Appeal from an order of the Supreme Court (Relihan, Jr., J.), entered October 15, 2002 in Tompkins County, which, inter alia, granted a motion by defendants Ithaca City School District and Belle Sherman School for summary judgment dismissing the complaint against them.
In January 2000, plaintiff and her family moved from another country to the City of Ithaca, Tompkins County. During the school enrollment process for plaintiffs six-year-old son, Adam, he was evaluated by an English as a Second Language (hereinafter ESL) teacher employed by defendant Ithaca City School District (hereinafter the District) at defendant Belle Sherman School (hereinafter collectively referred to as defendants). On February 28, 2000, after informing Adam’s classroom teacher, the ESL teacher took Adam to the ESL classroom for follow-up testing. Plaintiff alleges that the ESL teacher sexually molested Adam at that time and on other occasions. Medical examinations provided no conclusive evidence of sexual abuse. Police investigated, but no criminal charges were filed. Defendants also investigated the situation, culminating in a decision by the District’s school board not to prefer disciplinary charges. Plaintiff filed suit on Adam’s behalf and, after extensive discovery, several motions were filed. Supreme Court determined, inter alia, to grant defendants’ motion for summary judgment dismissing the complaint against them. Plaintiff now appeals.
Despite arguments in the briefs regarding a claim of negligent hiring by the District, neither the complaint nor the bill of particulars alleges such a cause of action. Accordingly, plaintiff may not proceed on that theory.
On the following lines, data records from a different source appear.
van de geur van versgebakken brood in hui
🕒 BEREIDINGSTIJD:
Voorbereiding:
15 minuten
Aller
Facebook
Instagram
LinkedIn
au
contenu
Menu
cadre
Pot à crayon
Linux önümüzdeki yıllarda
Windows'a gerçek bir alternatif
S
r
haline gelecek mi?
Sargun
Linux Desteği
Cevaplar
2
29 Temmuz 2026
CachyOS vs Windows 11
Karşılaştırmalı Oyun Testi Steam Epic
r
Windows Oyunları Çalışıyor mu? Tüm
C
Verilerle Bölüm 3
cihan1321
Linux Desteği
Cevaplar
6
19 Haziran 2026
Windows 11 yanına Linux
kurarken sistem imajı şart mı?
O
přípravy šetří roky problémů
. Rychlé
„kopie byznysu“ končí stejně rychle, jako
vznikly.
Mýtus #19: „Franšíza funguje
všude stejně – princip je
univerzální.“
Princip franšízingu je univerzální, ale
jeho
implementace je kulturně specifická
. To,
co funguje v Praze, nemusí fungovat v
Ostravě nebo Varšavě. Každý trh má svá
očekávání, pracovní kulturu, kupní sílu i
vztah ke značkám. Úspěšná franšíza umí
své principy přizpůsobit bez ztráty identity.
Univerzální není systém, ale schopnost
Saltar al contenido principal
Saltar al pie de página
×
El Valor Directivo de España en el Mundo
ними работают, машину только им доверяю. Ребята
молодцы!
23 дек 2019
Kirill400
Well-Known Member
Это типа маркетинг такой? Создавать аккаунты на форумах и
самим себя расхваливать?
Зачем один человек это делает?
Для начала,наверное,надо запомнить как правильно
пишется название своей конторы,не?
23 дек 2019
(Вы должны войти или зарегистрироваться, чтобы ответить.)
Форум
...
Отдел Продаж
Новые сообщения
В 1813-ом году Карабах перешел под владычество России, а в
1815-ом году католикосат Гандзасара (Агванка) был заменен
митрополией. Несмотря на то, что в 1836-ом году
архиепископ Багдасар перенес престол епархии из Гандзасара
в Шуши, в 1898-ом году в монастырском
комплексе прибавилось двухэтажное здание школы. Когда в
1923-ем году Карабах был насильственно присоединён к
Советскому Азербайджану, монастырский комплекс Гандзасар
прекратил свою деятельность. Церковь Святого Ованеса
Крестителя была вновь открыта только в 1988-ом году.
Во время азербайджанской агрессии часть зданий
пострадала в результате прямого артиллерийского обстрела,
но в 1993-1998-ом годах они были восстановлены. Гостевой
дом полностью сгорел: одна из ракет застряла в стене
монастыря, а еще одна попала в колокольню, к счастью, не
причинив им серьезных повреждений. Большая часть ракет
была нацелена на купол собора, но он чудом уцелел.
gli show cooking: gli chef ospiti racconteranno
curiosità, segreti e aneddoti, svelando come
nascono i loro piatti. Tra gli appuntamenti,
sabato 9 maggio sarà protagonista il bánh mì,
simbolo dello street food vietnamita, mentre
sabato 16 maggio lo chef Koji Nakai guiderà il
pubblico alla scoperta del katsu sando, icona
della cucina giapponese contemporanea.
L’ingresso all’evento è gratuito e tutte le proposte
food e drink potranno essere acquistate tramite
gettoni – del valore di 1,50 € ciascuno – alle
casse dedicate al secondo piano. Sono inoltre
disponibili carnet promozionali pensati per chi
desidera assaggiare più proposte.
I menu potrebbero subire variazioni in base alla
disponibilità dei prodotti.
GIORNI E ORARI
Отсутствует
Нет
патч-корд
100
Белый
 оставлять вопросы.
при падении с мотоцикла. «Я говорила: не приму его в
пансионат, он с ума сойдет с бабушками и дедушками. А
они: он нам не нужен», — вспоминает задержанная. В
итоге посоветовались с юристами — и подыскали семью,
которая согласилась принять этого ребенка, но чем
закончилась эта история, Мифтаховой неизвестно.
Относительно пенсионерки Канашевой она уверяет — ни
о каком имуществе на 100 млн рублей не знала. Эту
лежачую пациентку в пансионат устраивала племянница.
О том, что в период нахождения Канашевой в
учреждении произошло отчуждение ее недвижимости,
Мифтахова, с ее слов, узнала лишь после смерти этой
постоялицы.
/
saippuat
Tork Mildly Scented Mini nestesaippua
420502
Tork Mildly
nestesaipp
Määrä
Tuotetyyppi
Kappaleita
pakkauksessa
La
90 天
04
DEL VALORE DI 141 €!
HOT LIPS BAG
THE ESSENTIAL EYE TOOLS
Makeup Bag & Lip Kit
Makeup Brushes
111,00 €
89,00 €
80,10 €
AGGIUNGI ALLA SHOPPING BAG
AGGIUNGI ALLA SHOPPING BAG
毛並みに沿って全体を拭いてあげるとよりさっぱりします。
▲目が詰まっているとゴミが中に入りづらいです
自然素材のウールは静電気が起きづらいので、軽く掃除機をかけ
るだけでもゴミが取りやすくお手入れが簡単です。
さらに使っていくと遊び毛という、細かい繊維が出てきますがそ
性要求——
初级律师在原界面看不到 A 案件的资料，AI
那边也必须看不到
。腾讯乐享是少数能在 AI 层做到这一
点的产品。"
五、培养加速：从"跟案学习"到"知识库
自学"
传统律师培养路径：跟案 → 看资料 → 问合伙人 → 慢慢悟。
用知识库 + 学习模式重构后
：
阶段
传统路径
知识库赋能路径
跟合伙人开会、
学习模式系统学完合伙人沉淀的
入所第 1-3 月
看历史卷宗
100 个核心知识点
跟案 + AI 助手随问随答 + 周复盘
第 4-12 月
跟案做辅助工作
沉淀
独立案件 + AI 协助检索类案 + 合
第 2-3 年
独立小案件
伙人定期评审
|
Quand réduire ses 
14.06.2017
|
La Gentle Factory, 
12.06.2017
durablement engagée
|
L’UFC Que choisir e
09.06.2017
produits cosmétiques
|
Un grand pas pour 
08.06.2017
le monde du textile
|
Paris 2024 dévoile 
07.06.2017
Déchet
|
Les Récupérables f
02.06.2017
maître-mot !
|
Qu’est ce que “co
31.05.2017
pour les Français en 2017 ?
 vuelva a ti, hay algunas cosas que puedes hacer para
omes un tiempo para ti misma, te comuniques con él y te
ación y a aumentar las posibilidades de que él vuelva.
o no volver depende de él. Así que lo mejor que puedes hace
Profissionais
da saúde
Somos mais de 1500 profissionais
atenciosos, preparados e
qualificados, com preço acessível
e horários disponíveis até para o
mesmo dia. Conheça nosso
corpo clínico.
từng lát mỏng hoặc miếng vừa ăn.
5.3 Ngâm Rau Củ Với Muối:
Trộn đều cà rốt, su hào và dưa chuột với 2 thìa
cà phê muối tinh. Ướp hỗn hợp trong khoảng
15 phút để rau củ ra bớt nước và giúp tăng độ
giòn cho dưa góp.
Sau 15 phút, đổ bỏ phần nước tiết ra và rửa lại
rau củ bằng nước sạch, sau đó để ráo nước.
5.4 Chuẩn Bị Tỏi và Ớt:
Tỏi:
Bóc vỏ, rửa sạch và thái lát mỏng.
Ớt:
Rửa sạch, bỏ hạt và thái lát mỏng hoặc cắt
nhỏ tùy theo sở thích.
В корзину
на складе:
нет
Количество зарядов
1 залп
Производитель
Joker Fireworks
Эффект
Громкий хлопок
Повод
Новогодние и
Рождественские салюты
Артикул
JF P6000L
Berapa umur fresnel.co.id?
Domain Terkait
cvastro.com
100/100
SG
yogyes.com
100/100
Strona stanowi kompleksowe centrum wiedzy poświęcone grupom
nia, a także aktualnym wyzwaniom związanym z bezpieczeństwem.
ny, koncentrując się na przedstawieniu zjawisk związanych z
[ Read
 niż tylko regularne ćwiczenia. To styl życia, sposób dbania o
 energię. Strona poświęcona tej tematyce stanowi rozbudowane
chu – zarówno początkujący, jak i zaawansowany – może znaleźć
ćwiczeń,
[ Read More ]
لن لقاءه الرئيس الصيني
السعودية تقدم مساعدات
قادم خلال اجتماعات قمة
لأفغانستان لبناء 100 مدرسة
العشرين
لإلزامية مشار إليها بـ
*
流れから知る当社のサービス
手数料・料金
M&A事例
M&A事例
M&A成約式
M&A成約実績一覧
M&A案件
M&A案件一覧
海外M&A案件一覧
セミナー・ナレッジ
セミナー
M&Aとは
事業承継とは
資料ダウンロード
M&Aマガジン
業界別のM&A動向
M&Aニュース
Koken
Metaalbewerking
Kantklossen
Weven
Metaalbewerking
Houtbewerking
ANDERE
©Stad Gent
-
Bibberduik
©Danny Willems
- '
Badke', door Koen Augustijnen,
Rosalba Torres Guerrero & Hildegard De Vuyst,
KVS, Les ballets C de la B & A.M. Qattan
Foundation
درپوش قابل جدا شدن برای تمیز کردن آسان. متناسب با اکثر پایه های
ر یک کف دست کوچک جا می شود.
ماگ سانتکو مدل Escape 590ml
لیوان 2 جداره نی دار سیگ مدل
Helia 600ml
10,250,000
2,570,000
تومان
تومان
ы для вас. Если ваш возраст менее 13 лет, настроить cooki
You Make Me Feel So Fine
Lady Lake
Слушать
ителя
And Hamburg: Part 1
Even so, a school has a duty to adequately supervise students in its care, and may be held liable for injuries that are foreseeable and proximately related to the school’s failure to provide adequate supervision (see Druba v East Greenbush Cent. School Dist.,
Here, plaintiff presented no evidence that the District had any knowledge or notice that the ESL teacher may molest a student. The District obtained information from the Pennsylvania Department of Education, checked references from prior employers, and this individual had been employed by the District for over 15 years without incident. The classroom teacher acted reasonably in releasing Adam to another teacher. Allowing a teacher to work alone one-on-one with a student did not breach the District’s duty to supervise students (compare Mary KK. v Jack LL., supra at 842). Thus, Supreme Court properly granted defendants’ motion for summary judgment.
Mercure, J.P., Crew III, Peters and Rose, JJ., concur. Ordered that the order is affirmed, with costs.